Adopt-A-Bin For School-Wide Recycling Initiative!
Reducing the waste that our school produces. If we are to tackle the world’s environmental problems, we need to start at home, and at school. Our school is small, but the amount of paper we go through at the copy machines and at the printers is HUGE, and my environmental science class wants to educate our colleagues and fellow students on how to cut down on our waste, so we can be an example to the neighborhood, and not part of the problem.
Our school needs to purchase recycling bins of different sizes and lid-formats to be placed all around the school. The team has determined that we will need 2 recycling bins plus the regular garbage can in every classroom in order to effective: one bin with a narrow slot in the lid for paper, and one bin with a hole in the lid for bottles and cans. There are 25 classrooms and 5 common areas, a total of 30 rooms. The school does not have a budget to make this large purchase at this time. My class and the school recycling committee have joined forces to start an “Adopt-A-Bin” campaign, to raise money for the purchase of the bins. The campaign launched on December 15, 2010 and will continue until the bins are all purchased. Our target date is February 4, 2011.

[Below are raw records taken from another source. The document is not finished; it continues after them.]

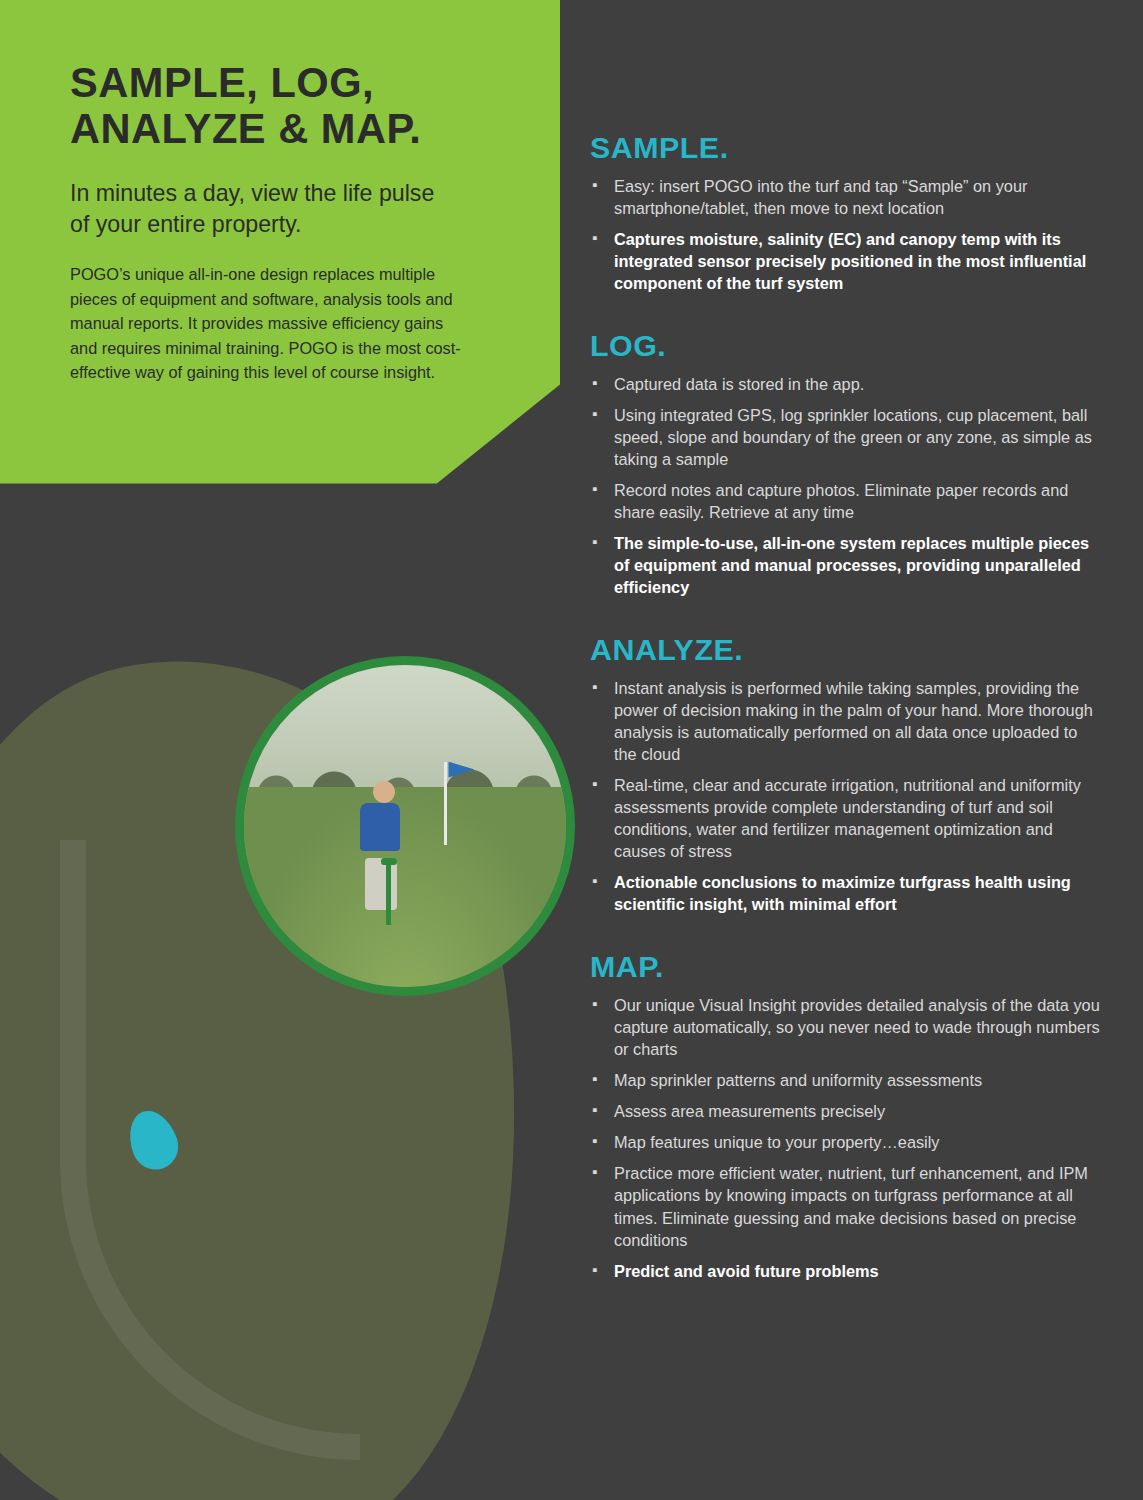Sample, Log,
Analyze & Map.
In minutes a day, view the life pulse of your entire property.
POGO’s unique all-in-one design replaces multiple pieces of equipment and software, analysis tools and manual reports. It provides massive efficiency gains and requires minimal training. POGO is the most cost-effective way of gaining this level of course insight.
Sample.
Easy: insert POGO into the turf and tap “Sample” on your smartphone/tablet, then move to next location
Captures moisture, salinity (EC) and canopy temp with its integrated sensor precisely positioned in the most influential component of the turf system
Log.
Captured data is stored in the app.
Using integrated GPS, log sprinkler locations, cup placement, ball speed, slope and boundary of the green or any zone, as simple as taking a sample
Record notes and capture photos. Eliminate paper records and share easily. Retrieve at any time
The simple-to-use, all-in-one system replaces multiple pieces of equipment and manual processes, providing unparalleled efficiency
Analyze.
Instant analysis is performed while taking samples, providing the power of decision making in the palm of your hand. More thorough analysis is automatically performed on all data once uploaded to the cloud
Real-time, clear and accurate irrigation, nutritional and uniformity assessments provide complete understanding of turf and soil conditions, water and fertilizer management optimization and causes of stress
Actionable conclusions to maximize turfgrass health using scientific insight, with minimal effort
Map.
Our unique Visual Insight provides detailed analysis of the data you capture automatically, so you never need to wade through numbers or charts
Map sprinkler patterns and uniformity assessments
Assess area measurements precisely
Map features unique to your property…easily
Practice more efficient water, nutrient, turf enhancement, and IPM applications by knowing impacts on turfgrass performance at all times. Eliminate guessing and make decisions based on precise conditions
Predict and avoid future problems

As soon as all the bins have been adopted, we will be holding an environmental fair to celebrate the donations. Donors can either have their name or an inspiring environmental message mounted on the bin they have adopted. During the fair students will run workshops about recycling and waste reduction around the home and at school. Parents, staff and our K-12 population are invited and urged to attend, in addition to any outside donors and supporters. We have reached out to such neighborhood groups as the Jackson Heights Beautification Group and their “Green Agenda” committee to help plan the workshops and present the work they are doing to improve and expand Jackson Heights’ green spaces.
why we’re doing it
Recycling paper is an initiative of the entire NYC Department of Education and we need to do our part. Paper still amounts to the most tonnage of the world’s waste, and it has been proven that recycling paper is cost-effective and produces practical, usable products. Bottle and can recycling has been more controversial, in terms of its cost-effectiveness on a large scale, but the city is committed to it, and our school must help make the effort work. Jackson Heights is an extremely populated neighborhood, with large apartment complexes that produce tons of garbage a year. Our school has 548 students and a staff of 75, so it is equivalent to a large apartment complex. If we can be a leader in the recycling movement and show other buildings how it can be done, we will have a cleaner, more livable neighborhood. Most of our students live in or around Jackson Heights, and the more recycling knowledge they bring home, the more buildings and homes will be transformed into GREEN, recycling havens.